C’est la raison pour laquelle je crois qu’il est tout aussi important de garder en tête que nos coureurs, comprenant tout aussi bien nos politiciens que le grand ensemble de nos vaillants travailleurs essentiels, sont des humains en dessous des masques et des cravates. Des hommes et des femmes, initialement comme vous et moi, et donc imparfaits, qui ont non seulement la mission de tenir la distance, coûte que coûte, mais qui doivent le faire avec la pression monstrueuse de savoir que nos vies à tous dépendent de la moindre de leurs décisions. Quand on y pense, c’est une notion très grave que la plupart d’entre nous n’auraient pas les nerfs d’assumer, admettons-le. 

Ceci dit, comprenons bien qu’en contrepartie, il ne s’agit pas pour nous d’être moins alertes, critiques et exigeants, pas plus qu’il n’est question d’être béats, naïfs ou complaisants. Seulement de saisir que cette conscience de l’humanité de nos marathoniens nous commande une saine indulgence. Que cette dernière s’exprime, d’abord par l’élégance de ne pas être aussi prompt à lancer la pierre, à descendre en flèche et à insulter dès que ça craque quelque part. Déjà, parce que c’est faire montre d’une ingratitude de très mauvais ton envers tous les bons coups qui ont été comptés jusqu’ici. Ensuite, parce que cette indulgence passe également par le formidable esprit de coopération, qui nous anime et nous lie présentement, même si nous sommes tous très fatigués et que ça commence à être long longtemps. C’est ce qui, d’une part, leur donne une marge de manœuvre cruciale et qui, d’autre part, nous protège au mieux des conséquences de toutes malencontreuses ratées, qui surviennent nécessairement en temps de crise.  

Et vous voulez que je vous dise, personnellement, je préfère savoir que ceux qui sont en train de courir pour nous sont capables d’erreurs, car c’est très autrement que je m’inquiéterais, si on cherchait par tous les moyens à nous faire croire à un contrôle absolu de la situation, comme on peut présentement l’observer dans certaines régions du monde.  

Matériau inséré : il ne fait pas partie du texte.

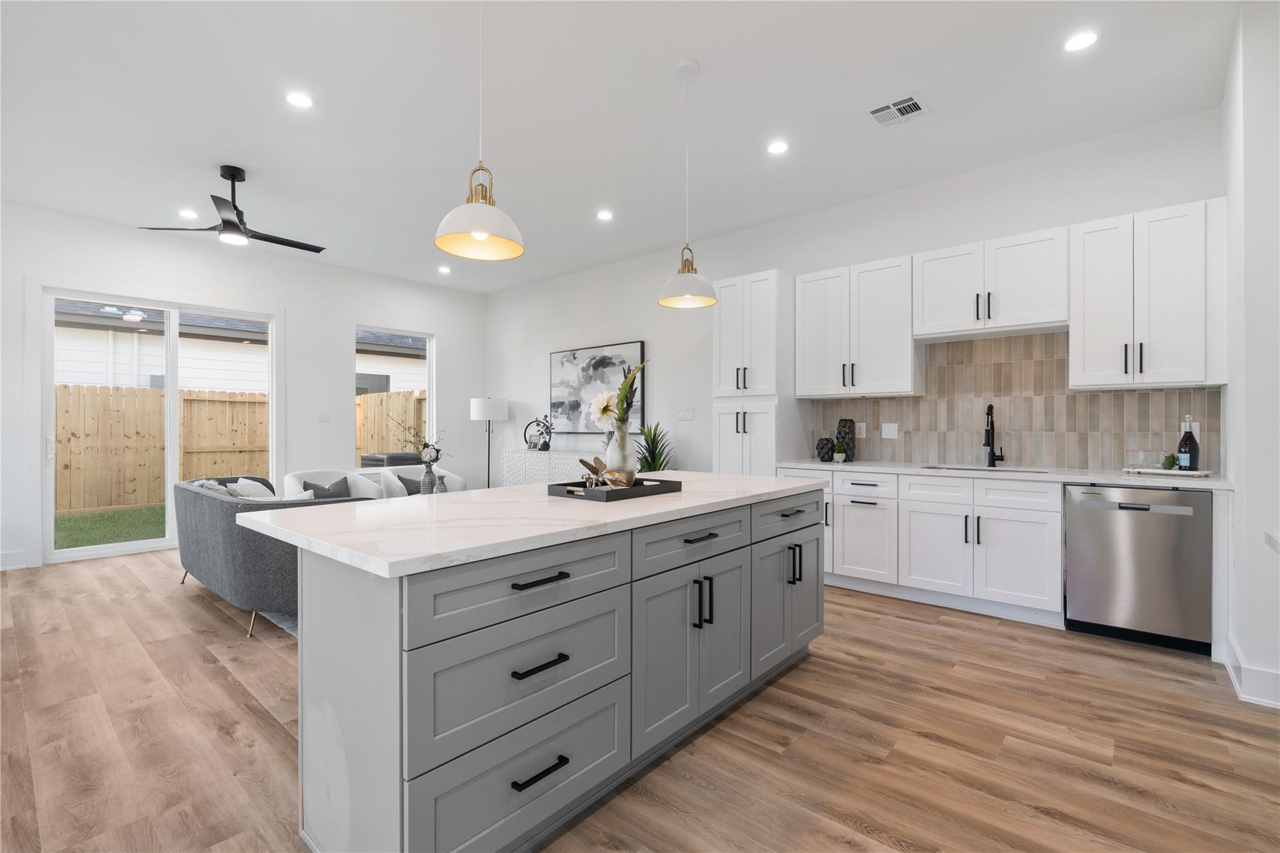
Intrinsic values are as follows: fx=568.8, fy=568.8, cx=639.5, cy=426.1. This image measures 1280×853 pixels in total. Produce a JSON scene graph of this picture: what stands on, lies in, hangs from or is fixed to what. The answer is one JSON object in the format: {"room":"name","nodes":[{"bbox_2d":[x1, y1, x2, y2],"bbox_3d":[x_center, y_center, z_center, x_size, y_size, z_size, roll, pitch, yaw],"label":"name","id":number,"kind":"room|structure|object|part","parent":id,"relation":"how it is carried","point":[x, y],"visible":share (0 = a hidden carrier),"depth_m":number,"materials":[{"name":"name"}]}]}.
{"room":"kitchen","nodes":[
{"label":"kitchen","id":0,"kind":"room"},
{"bbox_2d":[0,202,488,573],"bbox_3d":[-4.324,-0.346,5.835,0.160,3.066,6.285,0,0,41],"label":"back wall","id":1,"kind":"structure","parent":0,"point":[352,314],"depth_m":6.18,"materials":[{"name":"white paint"}]},
{"bbox_2d":[0,548,28,570],"bbox_3d":[-5.851,1.115,4.006,0.017,0.146,2.076,0,0,41],"label":"baseboard","id":2,"kind":"structure","parent":1,"relation":"attached to","point":[1,568],"depth_m":4.74,"materials":[{"name":"white paint"}]},
{"bbox_2d":[41,287,278,563],"bbox_3d":[-4.609,-0.016,5.693,0.134,2.400,1.911,0,0,41],"label":"sliding glass door","id":3,"kind":"structure","parent":1,"relation":"in","point":[171,459],"depth_m":5.48,"materials":[{"name":"white glass"}]},
{"bbox_2d":[316,410,329,421],"bbox_3d":[-3.609,-0.110,6.485,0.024,0.128,0.122,0,0,41],"label":"light switch","id":4,"kind":"object","parent":1,"relation":"attached to","point":[322,416],"visible":0.98,"depth_m":6.48,"materials":[{"name":"white plastic"}]},
{"bbox_2d":[356,325,433,469],"bbox_3d":[-3.082,-0.325,7.138,0.128,1.792,1.060,0,0,41],"label":"window","id":5,"kind":"structure","parent":1,"relation":"in","point":[427,337],"depth_m":7.21,"materials":[{"name":"glass"}]},
{"bbox_2d":[418,460,438,493],"bbox_3d":[-2.064,0.539,5.562,0.151,0.371,0.151,0,0,41],"label":"vase","id":6,"kind":"object","parent":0,"point":[429,479],"visible":0.75,"depth_m":5.51,"materials":[{"name":"grey ceramic"}]},
{"bbox_2d":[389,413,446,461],"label":"flower arrangement","id":7,"kind":"object","parent":6,"relation":"in","point":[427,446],"visible":0.88,"depth_m":5.47,"materials":[{"name":"plant"}]},
{"bbox_2d":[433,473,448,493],"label":"small vase","id":8,"kind":"object","parent":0,"point":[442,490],"visible":0.62,"depth_m":5.49,"materials":[{"name":"grey ceramic"}]},
{"bbox_2d":[0,0,1251,293],"bbox_3d":[-1.246,-1.895,3.011,8.714,0.107,7.054,0,0,41],"label":"ceiling","id":9,"kind":"structure","parent":0,"point":[707,53],"depth_m":3.28,"materials":[{"name":"white paint"}]},
{"bbox_2d":[178,208,198,218],"bbox_3d":[-3.959,-1.861,4.990,0.159,0.007,0.159,0,0,41],"label":"recessed light","id":10,"kind":"object","parent":9,"relation":"in","point":[189,215],"visible":0.99,"depth_m":4.98,"materials":[{"name":"white"}]},
{"bbox_2d":[137,165,327,251],"bbox_3d":[-2.835,-1.608,4.199,1.097,0.502,1.116,0,0,41],"label":"ceiling fan","id":11,"kind":"object","parent":9,"relation":"hanging from","point":[226,177],"visible":0.99,"depth_m":4.09,"materials":[{"name":"black metal"}]},
{"bbox_2d":[285,91,313,108],"bbox_3d":[-1.944,-1.859,3.247,0.160,0.006,0.160,0,0,41],"label":"recessed light","id":12,"kind":"object","parent":9,"relation":"in","point":[299,100],"visible":0.99,"depth_m":3.24,"materials":[{"name":"white"}]},
{"bbox_2d":[437,264,451,273],"bbox_3d":[-2.331,-1.870,6.797,0.165,0.012,0.162,0,0,41],"label":"recessed light","id":13,"kind":"object","parent":9,"relation":"in","point":[444,269],"visible":0.99,"depth_m":6.78,"materials":[{"name":"white"}]},
{"bbox_2d":[434,0,524,262],"bbox_3d":[-0.558,-1.240,2.013,0.315,1.244,0.315,0,0,41],"label":"pendant light","id":14,"kind":"object","parent":9,"relation":"hanging from","point":[479,230],"visible":1,"depth_m":1.98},
{"bbox_2d":[596,208,613,221],"bbox_3d":[-0.306,-1.855,5.009,0.161,0.010,0.160,0,0,41],"label":"recessed light","id":15,"kind":"object","parent":9,"relation":"in","point":[604,215],"visible":0.98,"depth_m":5.00,"materials":[{"name":"white"}]},
{"bbox_2d":[658,58,718,309],"bbox_3d":[0.253,-1.257,2.982,0.307,1.244,0.306,0,0,41],"label":"pendant light","id":16,"kind":"object","parent":9,"relation":"hanging from","point":[680,299],"visible":1,"depth_m":2.95,"materials":[{"name":"white metal"}]},
{"bbox_2d":[766,140,789,155],"bbox_3d":[0.914,-1.850,3.781,0.158,0.006,0.157,0,0,41],"label":"recessed light","id":17,"kind":"object","parent":9,"relation":"in","point":[777,147],"visible":0.98,"depth_m":3.77,"materials":[{"name":"white"}]},
{"bbox_2d":[867,92,928,126],"bbox_3d":[1.501,-1.839,3.322,0.295,0.012,0.288,0,0,41],"label":"ceiling vent","id":18,"kind":"object","parent":9,"relation":"in","point":[912,103],"visible":0.99,"depth_m":3.31,"materials":[{"name":"white metal"}]},
{"bbox_2d":[1063,30,1098,51],"bbox_3d":[2.119,-1.851,2.736,0.158,0.006,0.157,0,0,41],"label":"recessed light","id":19,"kind":"object","parent":9,"relation":"in","point":[1088,38],"visible":0.99,"depth_m":2.73,"materials":[{"name":"white"}]},
{"bbox_2d":[0,548,1279,852],"bbox_3d":[-1.144,1.243,2.947,8.819,0.100,7.028,0,0,41],"label":"floor","id":20,"kind":"structure","parent":0,"point":[229,692],"depth_m":2.16,"materials":[{"name":"brown wood"}]},
{"bbox_2d":[253,609,298,638],"bbox_3d":[-1.297,1.188,4.414,2.509,0.011,2.557,0,0,41],"label":"rug","id":21,"kind":"object","parent":20,"relation":"on","point":[289,622],"visible":0.06,"depth_m":3.49,"materials":[{"name":"grey carpet"}]},
{"bbox_2d":[173,475,381,640],"bbox_3d":[-2.548,0.785,4.018,2.101,0.798,0.905,0,0,41],"label":"sofa","id":22,"kind":"object","parent":20,"relation":"on","point":[201,510],"visible":0.53,"depth_m":3.30,"materials":[{"name":"grey fabric"}]},
{"bbox_2d":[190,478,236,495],"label":"pillow","id":23,"kind":"object","parent":22,"relation":"on","point":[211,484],"visible":0.25,"depth_m":4.00,"materials":[{"name":"grey fabric"}]},
{"bbox_2d":[226,477,274,499],"bbox_3d":[-2.968,0.576,4.344,0.450,0.366,0.245,0,0,41],"label":"throw pillow","id":24,"kind":"object","parent":22,"relation":"on","point":[259,486],"visible":0.41,"depth_m":4.27,"materials":[{"name":"white fabric"}]},
{"bbox_2d":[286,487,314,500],"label":"throw pillow","id":25,"kind":"object","parent":22,"relation":"on","point":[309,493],"visible":0.25,"depth_m":3.87,"materials":[{"name":"white fabric"}]},
{"bbox_2d":[277,468,382,500],"bbox_3d":[-3.080,0.807,5.676,0.823,0.737,0.885,0,0,41],"label":"white armchair","id":26,"kind":"object","parent":20,"relation":"on","point":[299,471],"visible":0.24,"depth_m":5.75,"materials":[{"name":"white fabric"}]},
{"bbox_2d":[300,475,350,499],"bbox_3d":[-2.989,0.647,5.410,0.177,0.319,0.436,0,0,41],"label":"throw pillow","id":27,"kind":"object","parent":26,"relation":"on","point":[304,486],"visible":0.4,"depth_m":5.40,"materials":[{"name":"grey fabric"}]},
{"bbox_2d":[379,465,466,498],"bbox_3d":[-2.439,0.808,6.336,0.802,0.734,0.856,0,0,41],"label":"white armchair","id":28,"kind":"object","parent":20,"relation":"on","point":[457,479],"visible":0.26,"depth_m":6.21,"materials":[{"name":"white fabric"}]},
{"bbox_2d":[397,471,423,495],"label":"pillow","id":29,"kind":"object","parent":28,"relation":"on","point":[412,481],"visible":0.39,"depth_m":5.98,"materials":[{"name":"grey fabric"}]},
{"bbox_2d":[470,396,507,488],"bbox_3d":[-1.972,0.407,7.491,0.434,1.571,0.432,0,0,41],"label":"floor lamp","id":30,"kind":"object","parent":20,"relation":"on","point":[482,409],"visible":0.83,"depth_m":7.33,"materials":[{"name":"metal"}]},
{"bbox_2d":[498,449,604,487],"bbox_3d":[-0.843,0.743,6.594,1.983,0.888,0.434,0,0,41],"label":"sideboard","id":31,"kind":"object","parent":20,"relation":"on","point":[507,456],"visible":0.33,"depth_m":6.58,"materials":[{"name":"white"}]},
{"bbox_2d":[523,416,553,450],"bbox_3d":[-1.207,0.076,6.931,0.393,0.445,0.186,0,0,41],"label":"decorative sculpture","id":32,"kind":"object","parent":31,"relation":"on","point":[547,446],"visible":0.98,"depth_m":6.89,"materials":[{"name":"black metal"}]},
{"bbox_2d":[280,485,825,852],"bbox_3d":[-0.138,0.748,2.429,1.039,0.896,2.410,0,0,41],"label":"kitchen island","id":33,"kind":"object","parent":20,"relation":"on","point":[765,555],"visible":0.93,"depth_m":1.62,"materials":[{"name":"grey"}]},
{"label":"drawer","id":34,"kind":"part","parent":33,"relation":"part of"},
{"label":"drawer","id":35,"kind":"part","parent":33,"relation":"part of","materials":[{"name":"grey"}]},
{"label":"drawer","id":36,"kind":"part","parent":33,"relation":"part of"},
{"bbox_2d":[235,470,826,579],"bbox_3d":[-0.186,0.306,2.515,1.161,0.036,2.315,0,0,41],"label":"island countertop","id":37,"kind":"structure","parent":33,"relation":"on","point":[472,493],"depth_m":1.80,"materials":[{"name":"white stone"}]},
{"bbox_2d":[546,476,683,501],"bbox_3d":[-0.105,0.260,2.402,0.362,0.043,0.471,0,0,41],"label":"tray","id":38,"kind":"object","parent":37,"relation":"on","point":[607,493],"visible":0.88,"depth_m":2.29,"materials":[{"name":"black"}]},
{"bbox_2d":[577,455,612,488],"bbox_3d":[-0.173,0.196,2.369,0.157,0.141,0.149,0,0,-5],"label":"decorative sculpture","id":39,"kind":"object","parent":38,"relation":"on","point":[582,461],"visible":0.97,"depth_m":2.36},
{"bbox_2d":[605,420,638,485],"bbox_3d":[-0.083,0.122,2.550,0.136,0.293,0.137,0,0,41],"label":"vase","id":40,"kind":"object","parent":38,"relation":"on","point":[632,471],"visible":0.9,"depth_m":2.50,"materials":[{"name":"glass"}]},
{"bbox_2d":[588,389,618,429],"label":"white flower","id":41,"kind":"object","parent":40,"relation":"in","point":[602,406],"visible":0.72,"depth_m":2.53,"materials":[{"name":"white plant"}]},
{"bbox_2d":[590,358,647,427],"bbox_3d":[-0.084,-0.079,2.581,0.303,0.460,0.242,0,0,41],"label":"flower arrangement","id":42,"kind":"object","parent":40,"relation":"in","point":[602,411],"visible":0.67,"depth_m":2.56,"materials":[{"name":"plant"}]},
{"bbox_2d":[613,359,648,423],"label":"plant","id":43,"kind":"object","parent":40,"relation":"in","point":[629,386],"visible":0.68,"depth_m":2.58,"materials":[{"name":"green plant"}]},
{"bbox_3d":[-0.281,0.942,1.562,0.049,0.018,0.154,0,0,41],"label":"drawer pull","id":44,"kind":"part","parent":33,"relation":"part of","materials":[{"name":"black metal"}]},
{"bbox_3d":[-0.276,0.642,1.544,0.051,0.019,0.150,0,0,41],"label":"drawer pull","id":45,"kind":"part","parent":33,"relation":"part of","materials":[{"name":"black metal"}]},
{"bbox_3d":[-0.274,0.421,1.561,0.046,0.018,0.169,0,0,41],"label":"drawer pull","id":46,"kind":"part","parent":33,"relation":"part of","materials":[{"name":"black metal"}]},
{"bbox_3d":[0.214,0.430,2.163,0.040,0.170,0.739,0,0,41],"label":"drawer","id":47,"kind":"part","parent":33,"relation":"part of","materials":[{"name":"grey"}]},
{"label":"cabinet doors","id":48,"kind":"part","parent":33,"relation":"part of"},
{"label":"drawer pull","id":49,"kind":"part","parent":33,"relation":"part of","materials":[{"name":"black metal"}]},
{"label":"pulls","id":50,"kind":"part","parent":33,"relation":"part of","materials":[{"name":"black metal"}]},
{"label":"cabinet doors","id":51,"kind":"part","parent":33,"relation":"part of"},
{"bbox_3d":[0.716,0.433,2.738,0.041,0.174,0.675,0,0,41],"label":"drawer","id":52,"kind":"part","parent":33,"relation":"part of","materials":[{"name":"grey"}]},
{"bbox_2d":[635,420,676,471],"bbox_3d":[0.101,0.517,5.723,0.707,1.198,0.700,0,0,41],"label":"potted plant","id":53,"kind":"object","parent":20,"relation":"on","point":[655,434],"visible":0.51,"depth_m":5.68,"materials":[{"name":"green plant"}]},
{"bbox_2d":[713,269,788,475],"bbox_3d":[1.042,-0.032,4.939,0.607,2.451,0.640,0,0,41],"label":"pantry cabinet","id":54,"kind":"object","parent":20,"relation":"on","point":[732,419],"visible":0.56,"depth_m":4.71,"materials":[{"name":"white paint"}]},
{"bbox_2d":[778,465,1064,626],"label":"base cabinet","id":55,"kind":"object","parent":20,"relation":"on","point":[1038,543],"visible":0.7,"depth_m":3.65,"materials":[{"name":"white paint"}]},
{"bbox_2d":[775,458,1226,490],"bbox_3d":[2.270,0.301,3.877,2.777,0.038,0.641,0,0,41],"label":"countertop","id":56,"kind":"structure","parent":55,"relation":"on","point":[1118,479],"depth_m":3.54,"materials":[{"name":"white stone"}]},
{"bbox_2d":[815,436,834,461],"bbox_3d":[1.510,0.184,4.626,0.152,0.198,0.151,0,0,41],"label":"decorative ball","id":57,"kind":"object","parent":56,"relation":"on","point":[822,449],"visible":0.99,"depth_m":4.58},
{"bbox_2d":[831,441,846,462],"bbox_3d":[1.592,0.206,4.561,0.130,0.152,0.131,0,0,41],"label":"small plant","id":58,"kind":"object","parent":56,"relation":"on","point":[835,456],"visible":1,"depth_m":4.53,"materials":[{"name":"plant"}]},
{"bbox_2d":[835,418,856,461],"bbox_3d":[1.663,0.109,4.612,0.144,0.340,0.134,0,0,41],"label":"vase","id":59,"kind":"object","parent":56,"relation":"on","point":[847,434],"visible":0.95,"depth_m":4.56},
{"bbox_2d":[920,463,1049,473],"bbox_3d":[2.329,0.382,3.808,0.717,0.185,0.445,0,0,41],"label":"sink","id":60,"kind":"object","parent":56,"relation":"in","point":[950,469],"visible":0.22,"depth_m":3.94,"materials":[{"name":"silver metal"}]},
{"bbox_2d":[983,402,1004,467],"bbox_3d":[2.451,0.058,3.928,0.099,0.443,0.228,0,0,41],"label":"faucet","id":61,"kind":"object","parent":56,"relation":"on","point":[988,439],"visible":0.99,"depth_m":3.97,"materials":[{"name":"black metal"}]},
{"bbox_2d":[1120,466,1212,476],"bbox_3d":[3.037,0.267,3.281,0.204,0.023,0.370,0,0,-37],"label":"tray","id":62,"kind":"object","parent":56,"relation":"on","point":[1198,474],"visible":0.91,"depth_m":3.21,"materials":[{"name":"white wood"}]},
{"bbox_2d":[1125,449,1154,470],"bbox_3d":[2.941,0.198,3.347,0.099,0.115,0.094,0,0,41],"label":"drinking glass","id":63,"kind":"object","parent":62,"relation":"on","point":[1140,454],"visible":0.99,"depth_m":3.33,"materials":[{"name":"clear glass"}]},
{"bbox_2d":[1160,452,1178,469],"bbox_3d":[3.074,0.203,3.304,0.083,0.106,0.081,0,0,-29],"label":"small plant","id":64,"kind":"object","parent":62,"relation":"on","point":[1168,461],"visible":0.92,"depth_m":3.29,"materials":[{"name":"green plant"}]},
{"bbox_2d":[1176,416,1199,470],"bbox_3d":[3.122,0.097,3.239,0.089,0.319,0.090,0,0,41],"label":"wine bottle","id":65,"kind":"object","parent":62,"relation":"on","point":[1195,444],"visible":0.99,"depth_m":3.21,"materials":[{"name":"black glass"}]},
{"bbox_2d":[1063,483,1214,656],"bbox_3d":[2.859,0.759,3.291,0.603,0.863,0.620,0,0,41],"label":"dishwasher","id":66,"kind":"object","parent":20,"relation":"on","point":[1073,535],"visible":0.91,"depth_m":3.06,"materials":[{"name":"silver metal"}]},
{"bbox_2d":[478,109,1223,484],"bbox_3d":[0.742,-0.329,5.709,7.694,3.066,0.158,0,0,41],"label":"back wall","id":67,"kind":"structure","parent":0,"point":[665,339],"depth_m":5.38,"materials":[{"name":"white paint"}]},
{"bbox_2d":[548,340,647,434],"bbox_3d":[-0.528,-0.426,6.662,1.493,1.008,0.043,0,0,41],"label":"painting","id":68,"kind":"object","parent":67,"relation":"attached to","point":[557,357],"visible":0.79,"depth_m":6.65},
{"bbox_2d":[676,408,694,420],"bbox_3d":[0.467,-0.113,5.872,0.197,0.126,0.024,0,0,41],"label":"light switch","id":69,"kind":"object","parent":67,"relation":"attached to","point":[682,414],"visible":0.98,"depth_m":5.86,"materials":[{"name":"white plastic"}]},
{"bbox_2d":[794,253,919,398],"bbox_3d":[1.691,-0.733,4.473,0.879,1.008,0.372,0,0,41],"label":"upper cabinet","id":70,"kind":"object","parent":67,"relation":"attached to","point":[810,317],"visible":0.97,"depth_m":4.32,"materials":[{"name":"white paint"}]},
{"bbox_2d":[913,225,1069,339],"bbox_3d":[2.382,-0.933,3.884,0.894,0.612,0.372,0,0,41],"label":"upper cabinet","id":71,"kind":"object","parent":67,"relation":"attached to","point":[1053,319],"visible":0.97,"depth_m":3.74,"materials":[{"name":"white paint"}]},
{"bbox_2d":[800,330,1219,472],"bbox_3d":[2.435,-0.177,4.151,2.582,0.907,0.010,0,0,41],"label":"tile backsplash","id":72,"kind":"structure","parent":67,"relation":"attached to","point":[963,344],"depth_m":3.97,"materials":[{"name":"tile"}]},
{"bbox_2d":[855,421,866,436],"bbox_3d":[1.804,0.028,4.646,0.073,0.119,0.008,0,0,41],"label":"wall socket","id":73,"kind":"object","parent":72,"relation":"attached to","point":[862,431],"visible":0.98,"depth_m":4.64,"materials":[{"name":"white plastic"}]},
{"bbox_2d":[881,421,898,438],"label":"light switch","id":74,"kind":"object","parent":72,"relation":"attached to","point":[890,429],"visible":0.98,"depth_m":4.50,"materials":[{"name":"white plastic"}]},
{"bbox_2d":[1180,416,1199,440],"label":"wall socket","id":75,"kind":"object","parent":72,"relation":"attached to","point":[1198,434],"visible":0.41,"depth_m":3.34,"materials":[{"name":"white plastic"}]},
{"bbox_2d":[1069,197,1224,389],"bbox_3d":[2.972,-0.734,3.365,0.680,1.012,0.376,0,0,41],"label":"upper cabinet","id":76,"kind":"object","parent":67,"relation":"attached to","point":[1088,324],"visible":0.97,"depth_m":3.24,"materials":[{"name":"white paint"}]},
{"bbox_2d":[1220,0,1279,712],"bbox_3d":[2.930,-0.333,2.623,0.318,3.057,1.170,0,0,41],"label":"right wall","id":77,"kind":"structure","parent":0,"point":[1238,500],"depth_m":2.49,"materials":[{"name":"white paint"}]},
{"bbox_2d":[1223,634,1279,708],"bbox_3d":[2.864,1.124,2.356,0.445,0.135,1.139,0,0,41],"label":"baseboard","id":78,"kind":"structure","parent":77,"relation":"attached to","point":[1235,680],"depth_m":2.48,"materials":[{"name":"white paint"}]},
{"label":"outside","id":79,"kind":"structure","parent":0,"visible":0},
{"bbox_2d":[55,505,165,550],"label":"lawn","id":80,"kind":"structure","parent":79,"point":[154,523],"depth_m":7.28,"materials":[{"name":"green plant"}]},
{"bbox_2d":[51,300,425,394],"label":"neighboring house","id":81,"kind":"structure","parent":79,"point":[144,362],"materials":[{"name":"white"}]},
{"label":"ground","id":82,"kind":"structure","parent":79,"visible":0},
{"bbox_2d":[58,383,423,511],"bbox_3d":[-6.569,0.342,8.816,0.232,1.880,9.566,0,0,41],"label":"wooden fence","id":83,"kind":"object","parent":82,"relation":"on","point":[144,399],"visible":0.51,"depth_m":8.61,"materials":[{"name":"brown wood"}]},
{"bbox_2d":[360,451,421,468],"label":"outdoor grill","id":84,"kind":"object","parent":82,"relation":"on","point":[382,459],"visible":0.23,"depth_m":8.16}
]}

Un jour, il m’a été donné de remarquer que ce sont toujours moins les feuilles de route parfaites que la capacité de faire des erreurs, de les reconnaître, d’ajuster le tir et d’aller de l’avant, qui crée et nourrit véritablement la confiance. Rendons-nous compte: nous avons littéralement tout à gagner à ce que nos marathoniens parviennent à finir cette course sur leurs pieds et non pas les pieds devant, car personne ne profiterait d’une telle fin de parcours. C’est pour ça que nous devons continuer de collaborer étroitement et d’être bienveillants, nous aussi, envers eux. Nous en sommes absolument capables et, dans l’intervalle qui nous sépare encore de la sortie de cette crise historique, rappelons-nous que pour chaque champion qui montra sur le podium, le moment venu, ce seront tous leurs pays respectifs qui y grimperont avec eux.  

Allez, haut les cœurs, chers amis. On lâche pas. C’est pas fini tant que c’est pas fini.